Matching with the Options

Now, let's look at the given options and see which one matches our solution:

  • (A) x ≥ 0: This is incorrect because it only includes positive values and doesn't account for the intervals where the function is positive between -3 and -2.
  • (B) -3 < x ≤ -2 or x ≥ 0: This is the correct answer. It includes the interval (-3, -2], where the function is positive or zero, and also includes 0, where the function is zero, and all x greater than 3.
  • (C) x = -2 and x = 0 only: This is incorrect because it only lists the points where the function equals zero but ignores the intervals where the function is positive.
  • (D) -3 < x < -2: This is incorrect because it doesn't include the point where x = 0 and the interval greater than 3.

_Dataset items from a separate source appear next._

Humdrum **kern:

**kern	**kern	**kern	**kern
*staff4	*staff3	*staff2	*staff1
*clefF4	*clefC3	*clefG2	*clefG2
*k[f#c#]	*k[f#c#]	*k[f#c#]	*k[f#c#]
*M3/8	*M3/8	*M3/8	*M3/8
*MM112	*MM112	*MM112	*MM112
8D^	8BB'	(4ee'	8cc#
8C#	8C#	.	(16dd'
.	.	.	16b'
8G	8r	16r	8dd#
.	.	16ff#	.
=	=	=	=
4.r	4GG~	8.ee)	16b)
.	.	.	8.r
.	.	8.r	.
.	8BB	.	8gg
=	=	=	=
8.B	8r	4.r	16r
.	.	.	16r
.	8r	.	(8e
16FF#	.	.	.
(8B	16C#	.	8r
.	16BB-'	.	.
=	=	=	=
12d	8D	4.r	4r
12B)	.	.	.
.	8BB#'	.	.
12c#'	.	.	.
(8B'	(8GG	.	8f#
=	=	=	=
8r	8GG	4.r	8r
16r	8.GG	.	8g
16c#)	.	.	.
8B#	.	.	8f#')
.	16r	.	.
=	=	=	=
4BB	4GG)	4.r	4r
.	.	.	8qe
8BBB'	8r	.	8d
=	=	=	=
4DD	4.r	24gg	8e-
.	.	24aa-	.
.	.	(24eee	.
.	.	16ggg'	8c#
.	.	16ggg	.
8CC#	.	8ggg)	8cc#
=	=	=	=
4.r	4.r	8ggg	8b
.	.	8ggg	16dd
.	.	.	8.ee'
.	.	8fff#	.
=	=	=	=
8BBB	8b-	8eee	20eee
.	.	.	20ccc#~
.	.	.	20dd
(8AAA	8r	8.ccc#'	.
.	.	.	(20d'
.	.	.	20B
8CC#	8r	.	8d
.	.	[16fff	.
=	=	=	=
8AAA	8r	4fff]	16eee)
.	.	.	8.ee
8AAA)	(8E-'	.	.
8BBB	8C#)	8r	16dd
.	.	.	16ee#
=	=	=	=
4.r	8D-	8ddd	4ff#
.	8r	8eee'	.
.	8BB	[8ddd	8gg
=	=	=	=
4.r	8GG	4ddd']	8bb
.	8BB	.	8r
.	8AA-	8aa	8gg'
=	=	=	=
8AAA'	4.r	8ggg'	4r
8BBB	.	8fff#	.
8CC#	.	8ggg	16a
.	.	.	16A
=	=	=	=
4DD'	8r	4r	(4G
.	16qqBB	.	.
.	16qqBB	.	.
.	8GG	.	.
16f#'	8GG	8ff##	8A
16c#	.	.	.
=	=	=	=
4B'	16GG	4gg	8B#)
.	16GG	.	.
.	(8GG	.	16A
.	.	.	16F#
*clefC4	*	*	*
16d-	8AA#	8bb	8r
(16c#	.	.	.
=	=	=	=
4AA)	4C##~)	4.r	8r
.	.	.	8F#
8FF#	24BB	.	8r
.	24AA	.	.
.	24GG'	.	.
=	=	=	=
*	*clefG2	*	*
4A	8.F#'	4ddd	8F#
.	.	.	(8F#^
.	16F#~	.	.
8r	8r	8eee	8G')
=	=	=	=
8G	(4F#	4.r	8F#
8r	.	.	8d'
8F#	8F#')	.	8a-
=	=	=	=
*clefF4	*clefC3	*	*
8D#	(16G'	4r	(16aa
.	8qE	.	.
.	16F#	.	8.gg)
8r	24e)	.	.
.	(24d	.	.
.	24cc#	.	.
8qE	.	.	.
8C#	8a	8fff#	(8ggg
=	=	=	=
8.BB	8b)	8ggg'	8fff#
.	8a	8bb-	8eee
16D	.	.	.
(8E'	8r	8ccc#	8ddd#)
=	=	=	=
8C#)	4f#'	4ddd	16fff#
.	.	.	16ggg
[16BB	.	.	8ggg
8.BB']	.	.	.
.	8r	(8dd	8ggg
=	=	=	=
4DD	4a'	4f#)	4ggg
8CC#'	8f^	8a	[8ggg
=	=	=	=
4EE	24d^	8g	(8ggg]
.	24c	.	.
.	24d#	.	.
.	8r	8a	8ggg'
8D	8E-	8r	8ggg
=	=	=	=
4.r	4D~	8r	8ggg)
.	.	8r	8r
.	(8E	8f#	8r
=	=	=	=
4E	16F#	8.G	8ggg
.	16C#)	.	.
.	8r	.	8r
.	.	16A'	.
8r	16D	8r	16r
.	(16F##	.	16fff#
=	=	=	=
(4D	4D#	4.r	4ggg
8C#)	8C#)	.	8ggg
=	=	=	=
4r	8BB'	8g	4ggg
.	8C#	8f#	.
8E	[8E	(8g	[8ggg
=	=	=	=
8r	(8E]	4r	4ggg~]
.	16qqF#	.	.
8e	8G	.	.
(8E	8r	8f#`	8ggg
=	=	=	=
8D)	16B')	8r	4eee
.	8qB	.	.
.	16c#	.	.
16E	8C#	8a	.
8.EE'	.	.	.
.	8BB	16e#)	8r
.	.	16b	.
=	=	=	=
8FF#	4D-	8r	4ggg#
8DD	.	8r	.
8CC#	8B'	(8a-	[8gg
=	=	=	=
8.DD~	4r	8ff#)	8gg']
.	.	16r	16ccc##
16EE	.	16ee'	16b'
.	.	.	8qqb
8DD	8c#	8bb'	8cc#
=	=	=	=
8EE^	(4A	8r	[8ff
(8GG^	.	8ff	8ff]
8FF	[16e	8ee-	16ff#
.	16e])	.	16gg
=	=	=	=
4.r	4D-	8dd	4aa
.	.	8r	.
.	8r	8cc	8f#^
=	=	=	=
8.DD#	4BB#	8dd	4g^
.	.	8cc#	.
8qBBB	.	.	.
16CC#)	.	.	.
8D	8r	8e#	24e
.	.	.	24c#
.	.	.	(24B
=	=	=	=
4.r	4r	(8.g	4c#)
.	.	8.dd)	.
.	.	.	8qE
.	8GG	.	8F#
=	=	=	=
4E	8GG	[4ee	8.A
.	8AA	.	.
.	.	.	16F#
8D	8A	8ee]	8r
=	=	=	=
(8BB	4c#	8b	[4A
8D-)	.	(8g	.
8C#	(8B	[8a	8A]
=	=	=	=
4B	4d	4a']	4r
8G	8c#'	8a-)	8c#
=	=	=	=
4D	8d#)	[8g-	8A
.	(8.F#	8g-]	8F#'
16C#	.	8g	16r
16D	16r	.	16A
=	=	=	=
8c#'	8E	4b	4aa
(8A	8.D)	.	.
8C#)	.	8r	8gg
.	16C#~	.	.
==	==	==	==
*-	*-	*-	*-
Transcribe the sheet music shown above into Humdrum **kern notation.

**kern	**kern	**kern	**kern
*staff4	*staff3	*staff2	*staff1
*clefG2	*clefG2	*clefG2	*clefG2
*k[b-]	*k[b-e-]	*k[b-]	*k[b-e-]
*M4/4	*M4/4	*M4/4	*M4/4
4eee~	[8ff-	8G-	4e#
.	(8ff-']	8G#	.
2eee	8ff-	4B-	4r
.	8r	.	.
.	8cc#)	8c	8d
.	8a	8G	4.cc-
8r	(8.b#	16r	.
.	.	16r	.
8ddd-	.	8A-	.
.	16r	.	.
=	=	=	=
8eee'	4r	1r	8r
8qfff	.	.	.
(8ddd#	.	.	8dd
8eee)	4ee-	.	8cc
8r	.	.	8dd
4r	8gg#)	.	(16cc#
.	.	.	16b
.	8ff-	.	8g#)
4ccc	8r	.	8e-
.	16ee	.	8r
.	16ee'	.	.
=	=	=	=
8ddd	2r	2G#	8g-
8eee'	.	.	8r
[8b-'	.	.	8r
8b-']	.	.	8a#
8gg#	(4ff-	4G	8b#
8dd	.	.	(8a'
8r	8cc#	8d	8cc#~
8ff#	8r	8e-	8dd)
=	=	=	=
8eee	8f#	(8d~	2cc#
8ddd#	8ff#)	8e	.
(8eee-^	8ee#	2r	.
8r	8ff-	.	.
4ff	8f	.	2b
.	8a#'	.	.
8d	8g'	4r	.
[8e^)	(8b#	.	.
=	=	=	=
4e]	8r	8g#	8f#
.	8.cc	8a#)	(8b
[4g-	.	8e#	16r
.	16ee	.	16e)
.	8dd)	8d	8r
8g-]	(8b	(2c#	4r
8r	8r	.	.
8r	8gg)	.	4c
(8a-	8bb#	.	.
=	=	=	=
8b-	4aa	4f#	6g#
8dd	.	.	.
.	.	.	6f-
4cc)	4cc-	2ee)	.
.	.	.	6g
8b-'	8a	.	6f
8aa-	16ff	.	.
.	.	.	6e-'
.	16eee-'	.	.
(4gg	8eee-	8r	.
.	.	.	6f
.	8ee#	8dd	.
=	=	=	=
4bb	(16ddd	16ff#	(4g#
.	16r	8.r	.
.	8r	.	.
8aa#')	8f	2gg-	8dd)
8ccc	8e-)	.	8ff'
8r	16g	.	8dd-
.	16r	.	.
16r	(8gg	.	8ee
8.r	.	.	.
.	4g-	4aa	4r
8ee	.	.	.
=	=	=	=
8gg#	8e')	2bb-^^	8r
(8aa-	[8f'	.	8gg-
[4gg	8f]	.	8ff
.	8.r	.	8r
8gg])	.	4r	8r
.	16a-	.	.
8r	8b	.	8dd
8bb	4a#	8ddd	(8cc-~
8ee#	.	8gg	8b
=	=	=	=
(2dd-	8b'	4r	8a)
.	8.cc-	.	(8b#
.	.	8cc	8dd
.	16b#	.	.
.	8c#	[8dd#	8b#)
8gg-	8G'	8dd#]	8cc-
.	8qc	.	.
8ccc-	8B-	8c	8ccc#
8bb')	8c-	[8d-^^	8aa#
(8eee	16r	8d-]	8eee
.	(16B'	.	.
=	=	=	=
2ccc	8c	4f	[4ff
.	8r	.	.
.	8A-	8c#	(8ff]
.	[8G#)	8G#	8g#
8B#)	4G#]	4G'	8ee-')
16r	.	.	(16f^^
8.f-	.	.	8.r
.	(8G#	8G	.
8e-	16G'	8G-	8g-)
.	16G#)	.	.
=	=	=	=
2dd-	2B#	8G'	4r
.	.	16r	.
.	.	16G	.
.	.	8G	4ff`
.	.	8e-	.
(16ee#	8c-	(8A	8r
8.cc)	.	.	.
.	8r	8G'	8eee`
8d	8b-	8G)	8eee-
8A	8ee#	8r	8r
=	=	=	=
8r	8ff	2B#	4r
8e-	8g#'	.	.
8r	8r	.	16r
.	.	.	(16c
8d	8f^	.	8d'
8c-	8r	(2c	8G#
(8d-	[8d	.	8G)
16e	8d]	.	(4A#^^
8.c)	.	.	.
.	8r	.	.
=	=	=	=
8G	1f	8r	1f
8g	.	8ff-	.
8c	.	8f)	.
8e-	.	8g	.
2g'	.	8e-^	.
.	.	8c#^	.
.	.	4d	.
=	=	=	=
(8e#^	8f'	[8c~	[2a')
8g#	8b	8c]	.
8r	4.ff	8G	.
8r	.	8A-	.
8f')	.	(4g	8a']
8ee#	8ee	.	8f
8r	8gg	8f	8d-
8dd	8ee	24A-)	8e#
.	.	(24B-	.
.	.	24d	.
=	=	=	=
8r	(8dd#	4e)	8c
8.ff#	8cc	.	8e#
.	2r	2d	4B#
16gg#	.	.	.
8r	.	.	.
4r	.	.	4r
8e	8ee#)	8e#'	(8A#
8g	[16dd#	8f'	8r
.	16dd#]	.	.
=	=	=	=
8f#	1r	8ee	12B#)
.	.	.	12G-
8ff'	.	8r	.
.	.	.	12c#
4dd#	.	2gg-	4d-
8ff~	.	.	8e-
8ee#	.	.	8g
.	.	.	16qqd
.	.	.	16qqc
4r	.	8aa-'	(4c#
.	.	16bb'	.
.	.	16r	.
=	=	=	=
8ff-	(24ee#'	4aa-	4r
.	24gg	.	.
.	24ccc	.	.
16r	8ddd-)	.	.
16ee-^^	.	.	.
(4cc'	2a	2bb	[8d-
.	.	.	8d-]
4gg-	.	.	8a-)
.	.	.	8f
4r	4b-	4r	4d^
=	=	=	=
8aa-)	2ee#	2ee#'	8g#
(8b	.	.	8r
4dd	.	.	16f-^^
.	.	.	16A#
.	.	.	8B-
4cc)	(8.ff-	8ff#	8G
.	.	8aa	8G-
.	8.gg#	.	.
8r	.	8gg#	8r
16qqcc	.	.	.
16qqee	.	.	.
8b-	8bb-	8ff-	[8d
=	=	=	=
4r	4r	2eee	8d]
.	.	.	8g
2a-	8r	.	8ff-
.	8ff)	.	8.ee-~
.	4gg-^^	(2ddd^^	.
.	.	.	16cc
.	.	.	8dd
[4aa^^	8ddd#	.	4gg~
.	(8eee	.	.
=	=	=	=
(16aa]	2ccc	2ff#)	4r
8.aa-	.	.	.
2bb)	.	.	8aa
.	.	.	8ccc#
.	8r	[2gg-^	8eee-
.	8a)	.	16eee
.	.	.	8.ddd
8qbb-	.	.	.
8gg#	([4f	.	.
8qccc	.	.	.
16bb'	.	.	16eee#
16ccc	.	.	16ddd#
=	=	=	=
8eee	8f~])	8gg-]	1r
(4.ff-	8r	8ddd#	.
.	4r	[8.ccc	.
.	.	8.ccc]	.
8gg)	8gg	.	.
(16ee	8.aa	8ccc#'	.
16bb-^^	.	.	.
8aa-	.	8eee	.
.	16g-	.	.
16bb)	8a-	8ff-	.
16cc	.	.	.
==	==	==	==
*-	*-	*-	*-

So, the correct answer is (B). We've successfully navigated the rational inequality and found where r(x) ≥ 0.

Conclusion: Mastering Rational Inequalities

Awesome work, everyone! We've successfully solved a rational inequality, which involves factoring, finding critical points, testing intervals, and careful consideration of undefined points. This approach is key to tackling any rational inequality. Remember, it's all about finding those critical points, testing around them, and carefully considering where the function is positive, negative, or zero. Keep practicing, and you'll become a pro at these problems in no time. If you have any questions or want to try another problem, feel free to ask. Cheers!